Yost: We created this character of Napier, and David Andrews’ name came up and I said, “Absolutely,” because I’d worked with him on From the Earth to the Moon. There are a bunch of old Earth to the Moon hands on this show, from Nick Searcy [Art] on down — David, Conor O’Farrell, who plays the [real] ATF guy. When David did it, I had no idea what we were gonna get. I mean, I knew it’d be good because he’s good. But the way he played the whole sort of vanity. He told me a whole story about the mustache. He got a fake mustache to begin with. And then over Christmas, he had a few weeks between episodes, he thought he’d try growing one. And it just kinda looked exactly like the fake one, so it worked perfectly.
Another great bit: Raylan having a trucker pose as an ATF agent to tell Sheriff Napier that the bomb on his car matched Tanner’s M.O.
Yost: That was all Tim’s idea. In the first draft, he came in with the ATF guy, with Conor O’Farrell’s character, and then Tim just came up with that idea.
The idea of having Tanner meet his demise on a Bouncing Betty landmine, where did that come from?

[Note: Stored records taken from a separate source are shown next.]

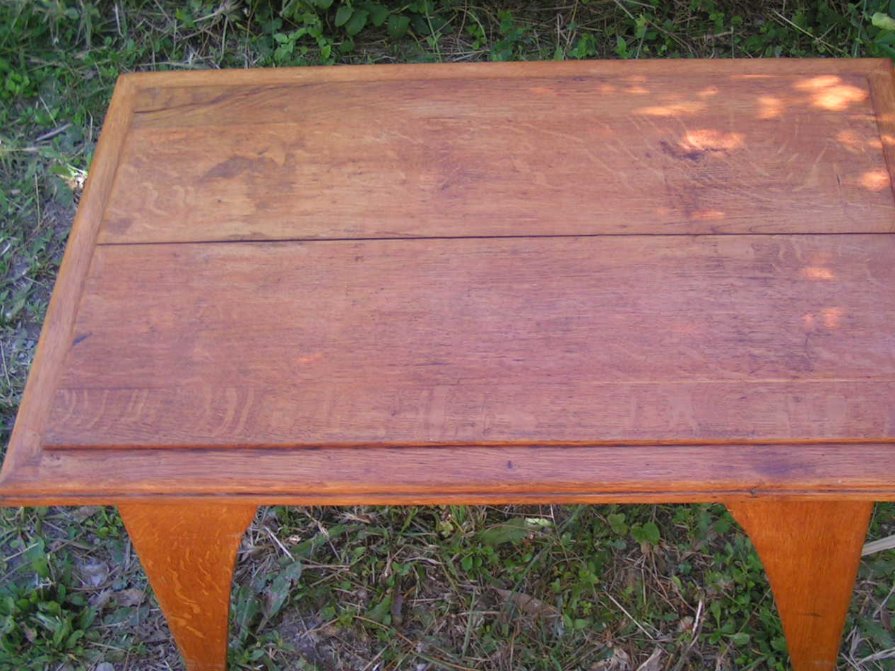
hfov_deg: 39.5
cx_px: 521
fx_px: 1241
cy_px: 355
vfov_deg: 30.3
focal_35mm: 48
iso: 50
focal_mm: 5.8
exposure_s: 1/80
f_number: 2.8
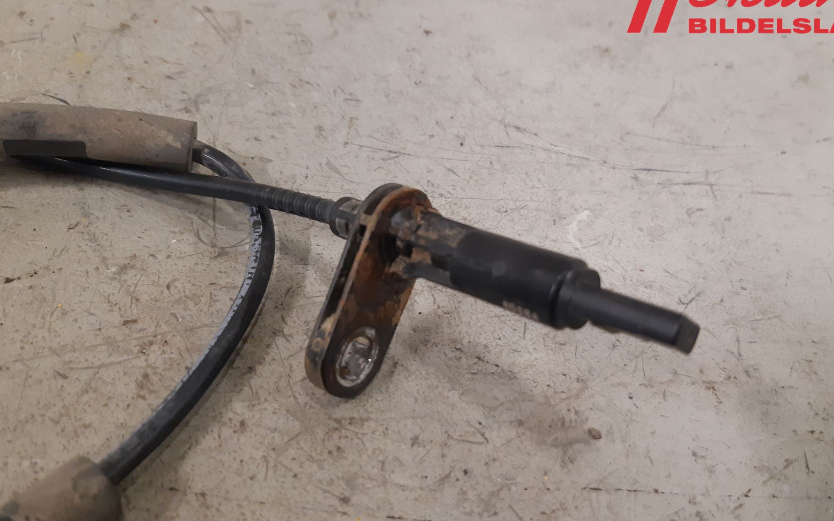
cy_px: 307
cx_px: 439
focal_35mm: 31
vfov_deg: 40.5
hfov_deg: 61.2
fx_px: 705
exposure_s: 1/50
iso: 200
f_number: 1.7
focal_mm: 3.93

Yost: We had cast that actor [Jim Haynie] back in season 1. We created this guy who has little gadgets and gizmos. He’s flying a little helicopter and talking about how they’re so cheap to buy now because of the Chinese. Boyd just grabbed it out of the air and got a rocket launcher from him. We just liked that guy Lemuel. So when we were looking for a climax for this episode, we came up with the idea of Tanner going back to basically kill him and get some money. We just thought if he’s that crafty, maybe he has some kind of failsafe mechanism in his workshop. Given his age — we played that Arlo was a Vietnam vet — it just seemed appropriate… And we wanted stuff to blow up.

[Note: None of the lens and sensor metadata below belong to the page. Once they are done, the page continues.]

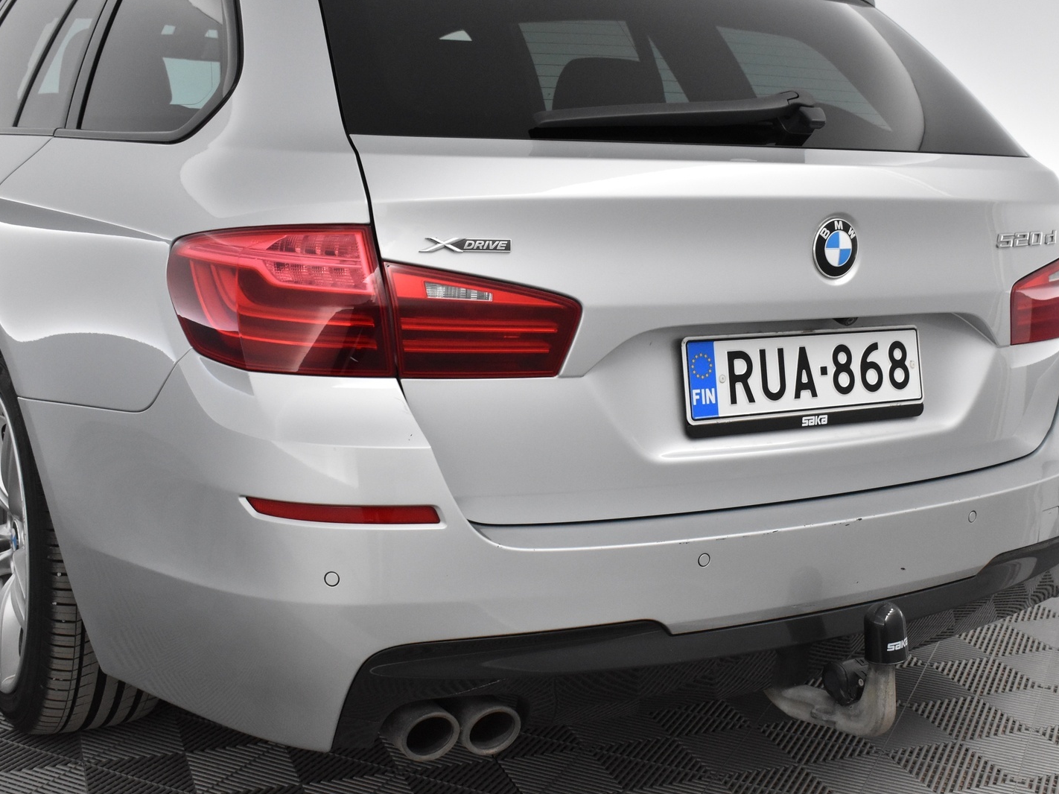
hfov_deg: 41.2
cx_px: 548
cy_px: 399
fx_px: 1407
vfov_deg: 31.5
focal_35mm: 46
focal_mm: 28
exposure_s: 1/125
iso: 3200
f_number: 6.3
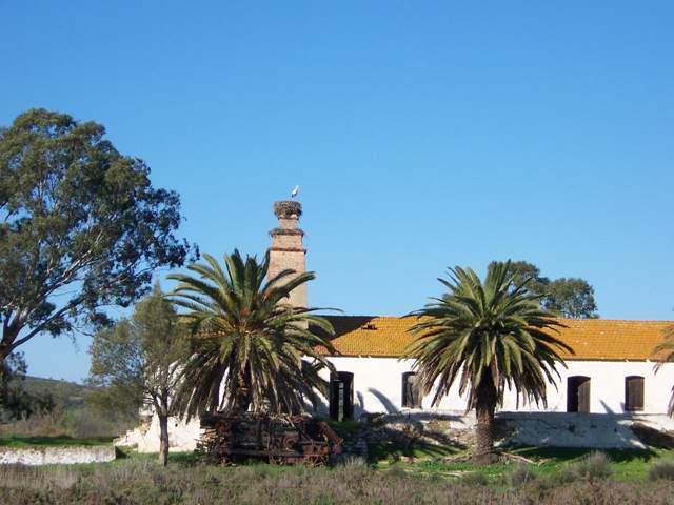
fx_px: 1947
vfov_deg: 14.8
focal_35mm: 100
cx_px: 337
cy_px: 252
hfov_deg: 19.6
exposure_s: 1/500
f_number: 4.9
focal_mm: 16.6
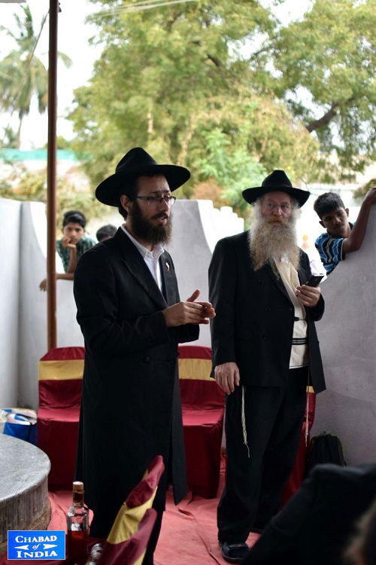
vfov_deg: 37.9
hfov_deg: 25.8
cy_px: 282
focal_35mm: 52
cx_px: 188
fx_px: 822
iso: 250
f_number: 2
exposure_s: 1/250
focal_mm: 35
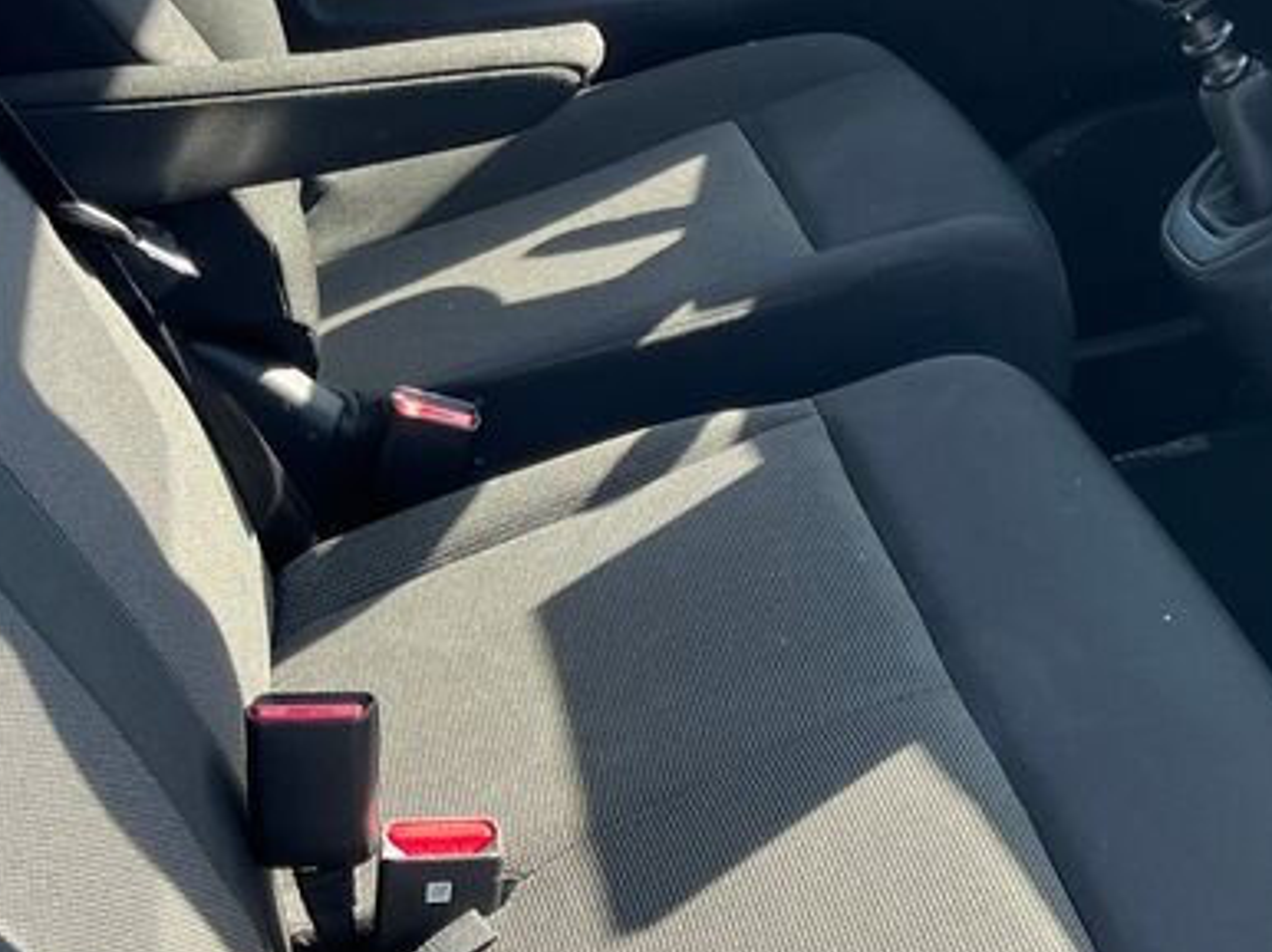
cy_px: 362
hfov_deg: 25.9
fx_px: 2534
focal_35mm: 69
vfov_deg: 21.2
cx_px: 1424
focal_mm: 5.1
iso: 50
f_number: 1.6
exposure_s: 1/202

Tanner’s mother was only in a few scenes, but she was a fun character.
Yost: The starting point was that turn: Raylan comes in on someone who seems very sweet and kinda ditzy. Then he says, “I need to get to your boy before really bad people do,” and she says, “Oh please, they’ve been pulling that on me since he was 10. Get outta here.” The details of her calling him in, and he thinks there might be some danger but it’s just some soap opera she can’t watch, that’s something that just developed.
And in the end, Raylan did fix her TV.
Yost: He’s a good guy. AND, he let her keep the money. The money was stolen from dear dead Lemuel, but, you know, Lemuel is an arms dealer. So I think Raylan makes those moral calculations, like this woman can use the money more than Lemuel’s family can. If he had taken it from her, it would get into a whole court mess and blah blah blah. So he just thought the better part of valor is to just let her have it.

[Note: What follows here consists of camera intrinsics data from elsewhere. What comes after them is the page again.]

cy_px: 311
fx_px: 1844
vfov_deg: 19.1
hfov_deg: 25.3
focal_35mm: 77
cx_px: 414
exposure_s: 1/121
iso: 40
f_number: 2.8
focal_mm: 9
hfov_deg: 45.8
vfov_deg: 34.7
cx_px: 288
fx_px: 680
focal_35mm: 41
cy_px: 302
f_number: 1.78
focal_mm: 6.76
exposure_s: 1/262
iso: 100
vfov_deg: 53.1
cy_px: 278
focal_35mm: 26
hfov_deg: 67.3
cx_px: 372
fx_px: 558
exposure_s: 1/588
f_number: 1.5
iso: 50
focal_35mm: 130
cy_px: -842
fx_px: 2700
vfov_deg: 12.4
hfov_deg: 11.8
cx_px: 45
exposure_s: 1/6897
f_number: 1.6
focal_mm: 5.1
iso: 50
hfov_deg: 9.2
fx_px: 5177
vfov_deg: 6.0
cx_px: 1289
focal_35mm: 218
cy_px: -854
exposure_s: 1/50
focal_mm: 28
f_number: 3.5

Sticking with Raylan, once he realized the connection between Tanner and Errol, he asked Limehouse for help with Quarles, and it didn’t seem like Limehouse was ready to give it. Are we going to see Limehouse come around?
Yost: What do I always say in these phone calls? Keep watching…
Are we supposed to know who called the tip into Raylan about Quarles and the hustler Brady Hughes?
Yost: No. Keep watching…
To end on a happy note, that shoofly pie scene between Quarles and Limehouse was hilarious.
Yost: That’s Neal and Mykelti. They go back to Boomtown together, and they love working together, and they were just sort of throwing stuff at each other. I’ll see how you react, you’ll see how I react. They were just sort of playing. It was in the script, but Neal’s whole take on it and doing his mock Southern accent — just trying to insult the hell out of Limehouse — that was all Neal.